Les syndicats craignent que ces fermetures ne deviennent permanentes, comme cela a été le cas pour les usines de Shawinigan (Belgo) et de Donnacona, ces dernières années.

«L'entreprise avait annoncé qu'elle allait couper au-delà d'un million de tonnes sur le marché et qu'elle allait cesser de faire des arrêts temporaires pour plutôt faire des arrêts indéterminés, alors c'est sûr qu'on s'attendait à des mauvaises nouvelles, mais on souhaite toujours que ça ne soit pas chez nous», a commenté Renaud Gagné, vice-président du Syndicat canadien des communications, de l'énergie et du papier (SCEP), au cours d'un entretien téléphonique.

Le coup le plus dur est porté à l'usine de papier pour impression numérique de Beaupré, où l'on cessera complètement les activités, ce qui enverra au chômage quelque 340 employés.

À Clermont, dans Charlevoix, l'entreprise fermera l'une de ses deux machines à papier journal, ce qui affectera 120 travailleurs.

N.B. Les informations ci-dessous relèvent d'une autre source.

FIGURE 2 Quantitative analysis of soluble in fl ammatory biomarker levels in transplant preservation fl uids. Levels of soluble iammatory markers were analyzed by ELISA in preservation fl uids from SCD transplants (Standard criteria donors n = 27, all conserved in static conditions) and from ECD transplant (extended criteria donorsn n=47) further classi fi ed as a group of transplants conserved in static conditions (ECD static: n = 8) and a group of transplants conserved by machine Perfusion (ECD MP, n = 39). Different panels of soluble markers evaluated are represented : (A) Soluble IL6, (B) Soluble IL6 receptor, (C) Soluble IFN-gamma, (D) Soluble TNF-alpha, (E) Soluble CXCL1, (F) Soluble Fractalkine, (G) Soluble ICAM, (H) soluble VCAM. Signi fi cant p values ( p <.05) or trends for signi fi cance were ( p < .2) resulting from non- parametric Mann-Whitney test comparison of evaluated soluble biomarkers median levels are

À Fort Frances, en Ontario, l'usine de papiers d'impression commerciale suspendra ses activités, entraînant la mise à pied de 75 personnes.

À Coosa Pines, en Alabama, l'usine de papier journal interrompra sa production, privant de travail 85 employés.

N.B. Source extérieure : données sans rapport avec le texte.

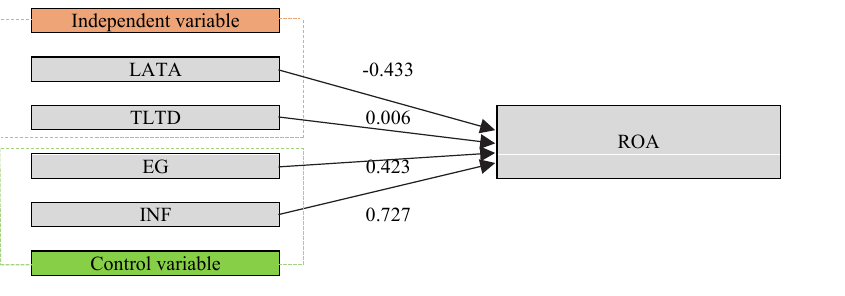
Fig 2. Results of the coefficient estimation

Enfin à Brooklyn, en Nouvelle-Ecosse, AbitibiBowater réduira de moitié la production de son usine de papier journal, de sorte que 300 employés verront leurs semaines de travail réduites.

Ces mesures permettront à AbitibiBowater de diminuer sa capacité de 750 000 tonnes de papier par année, ce qui porte à 1,3 million de tonnes la réduction totale à ce jour.

Renaud Gagné ne serait pas surpris que l'entreprise procède à d'autres arrêts de production au cours des prochains mois. «La direction semblait dire (jeudi) que ce n'était pas terminé, a-t-il affirmé. C'est donc très, très inquiétant.»

M. Gagné reconnaît néanmoins que face à la surcapacité de production, AbitibiBowater doit «rationaliser» ses activités.

Mais ce que les syndicats redoutent par-dessus tout, c'est la faillite pure et simple d'AbitibiBowater, qui se traduirait par la disparition de quelque 7500 emplois au Québec. C'est sans compter que les 9000 retraités de l'entreprise montréalaise pourraient voir leurs rentes amputées du tiers en raison de l'important déficit actuariel de leur régime de pensions, qui s'élève à 1,5 milliard de dollars.

Les syndicats veulent que le gouvernement du Québec envisage de se porter acquéreur d'AbitibiBowater, une possibilité qui demeure cependant purement théorique à l'heure actuelle.

Gaétan Ménard, secrétaire-trésorier du SCEP, a prétendu que les fermetures annoncées jeudi auraient pu être évitées si le gouvernement fédéral avait offert des garanties de prêts aux forestières.

Le SCEP réclame la création d'un groupe de travail fédéral-provincial, avec participation syndicale, dans chacune des collectivités touchées par les fermetures afin de s'assurer que la capacité de production des usines affectées ne soit pas «détruite» et de trouver un nouveau propriétaire pour les installations.

AbitibiBowater est en restructuration judiciaire depuis avril. Au deuxième trimestre, qui a pris fin le 30 juin, la société a essuyé une perte nette de 510 millions de dollars américains, alors que ses revenus ont plongé de 39 pour cent par rapport à la même période de l'an dernier.